• [Your instructions]
Turn the paragraph beginning "Items 1128 and 1129 are entered here" in the bibliography entry below into a short bulleted list that keeps its main facts.

-------- Page excerpt --------

Inbjudning till Guds Rike. [Caption title] [At foot of p. 4:] Redigeradt och utgifvet af Hector C. Haight. Tryckt hos F. E. Bording. [Copenhagen, 1857?] [Last word, p. 1:] Evan-.

4 pp. 21 cm.

Items 1128 and 1129 are entered here because all but the last paragraph of their texts appears to be a Swedish translation, with some omissions, of the first three and a half pages of the preceding two items. They are different editions, and the textual differences between them suggest that item 1129 is the later edition.1 Exactly when they were published is not known. The Scandinavian Mission printing account daybook, under October 1856, lists 4,000 copies of “Inbydelse Svenisk” printed at a cost of 32 rigsdaler, but, compared with other costs, this seems too high for a 4-page tract.2 

Flake-Draper 4232b. Item 1128: USlC. Item 1129: UPB, USlC.

-------- Supplied information --------

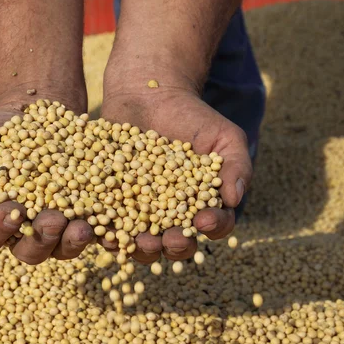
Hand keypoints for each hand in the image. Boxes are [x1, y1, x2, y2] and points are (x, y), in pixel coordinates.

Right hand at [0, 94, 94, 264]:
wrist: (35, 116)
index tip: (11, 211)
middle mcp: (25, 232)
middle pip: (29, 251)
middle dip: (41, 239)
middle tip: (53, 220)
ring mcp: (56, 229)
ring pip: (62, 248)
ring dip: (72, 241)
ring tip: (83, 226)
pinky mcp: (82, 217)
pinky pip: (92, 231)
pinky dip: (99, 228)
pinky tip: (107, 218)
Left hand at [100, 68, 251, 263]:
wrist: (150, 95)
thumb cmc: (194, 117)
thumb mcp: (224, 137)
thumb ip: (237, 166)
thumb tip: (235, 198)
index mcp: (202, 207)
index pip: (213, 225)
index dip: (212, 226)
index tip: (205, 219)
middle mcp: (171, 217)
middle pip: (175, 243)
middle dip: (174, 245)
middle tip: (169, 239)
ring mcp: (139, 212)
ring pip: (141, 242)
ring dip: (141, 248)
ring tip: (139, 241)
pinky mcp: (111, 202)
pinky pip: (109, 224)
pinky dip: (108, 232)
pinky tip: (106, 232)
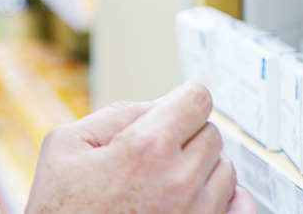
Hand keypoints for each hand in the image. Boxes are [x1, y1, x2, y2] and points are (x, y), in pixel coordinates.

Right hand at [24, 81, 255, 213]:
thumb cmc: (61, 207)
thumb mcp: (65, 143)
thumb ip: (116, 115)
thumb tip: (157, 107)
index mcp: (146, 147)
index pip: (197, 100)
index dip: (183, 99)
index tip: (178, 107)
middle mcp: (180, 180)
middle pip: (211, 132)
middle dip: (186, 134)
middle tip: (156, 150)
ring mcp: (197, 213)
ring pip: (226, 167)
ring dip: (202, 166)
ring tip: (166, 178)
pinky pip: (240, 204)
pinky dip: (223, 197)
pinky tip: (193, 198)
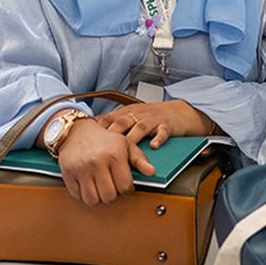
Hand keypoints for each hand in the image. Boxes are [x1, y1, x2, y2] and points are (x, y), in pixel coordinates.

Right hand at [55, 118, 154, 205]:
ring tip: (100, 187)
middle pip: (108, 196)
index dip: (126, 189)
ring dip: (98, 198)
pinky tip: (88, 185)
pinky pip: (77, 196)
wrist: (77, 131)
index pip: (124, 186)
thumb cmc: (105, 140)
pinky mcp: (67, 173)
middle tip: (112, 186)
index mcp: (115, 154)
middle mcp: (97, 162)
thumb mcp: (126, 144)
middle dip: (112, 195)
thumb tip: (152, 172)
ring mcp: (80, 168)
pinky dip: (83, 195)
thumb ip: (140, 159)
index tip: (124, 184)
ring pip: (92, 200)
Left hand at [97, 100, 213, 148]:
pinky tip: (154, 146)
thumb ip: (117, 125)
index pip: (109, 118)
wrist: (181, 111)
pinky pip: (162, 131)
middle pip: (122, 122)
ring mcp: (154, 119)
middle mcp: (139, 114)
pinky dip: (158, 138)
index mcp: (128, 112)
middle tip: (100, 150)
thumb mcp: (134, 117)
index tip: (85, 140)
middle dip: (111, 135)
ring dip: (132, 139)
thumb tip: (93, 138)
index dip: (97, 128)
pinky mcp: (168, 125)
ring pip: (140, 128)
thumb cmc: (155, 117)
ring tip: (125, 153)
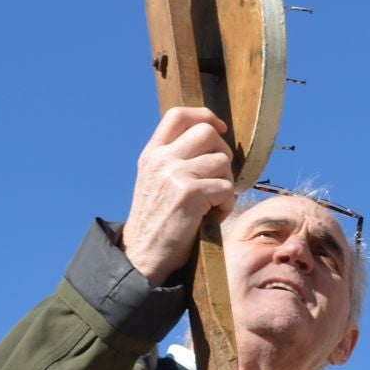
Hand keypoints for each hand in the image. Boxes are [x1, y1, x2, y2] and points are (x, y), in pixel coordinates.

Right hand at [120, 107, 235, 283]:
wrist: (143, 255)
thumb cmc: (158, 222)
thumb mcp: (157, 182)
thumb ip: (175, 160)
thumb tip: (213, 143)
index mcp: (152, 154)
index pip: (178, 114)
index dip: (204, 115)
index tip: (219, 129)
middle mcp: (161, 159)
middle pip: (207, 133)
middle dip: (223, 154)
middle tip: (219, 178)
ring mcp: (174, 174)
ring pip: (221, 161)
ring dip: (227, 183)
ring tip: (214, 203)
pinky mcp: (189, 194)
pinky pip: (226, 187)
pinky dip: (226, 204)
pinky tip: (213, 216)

--------

• [Response to this exercise]
- Items 1128 and 1129 are entered here because all but their last paragraph seems to be a Swedish translation, with some omissions, of the first three and a half pages of the two preceding items.
- They are different editions. Textual differences suggest item 1129 is the later one.
- Their exact publication date is unknown.
- The Scandinavian Mission printing account daybook for October 1856 lists 4,000 copies of "Inbydelse Svenisk" printed for 32 rigsdaler. Compared with other costs, that seems too high for a 4-page tract.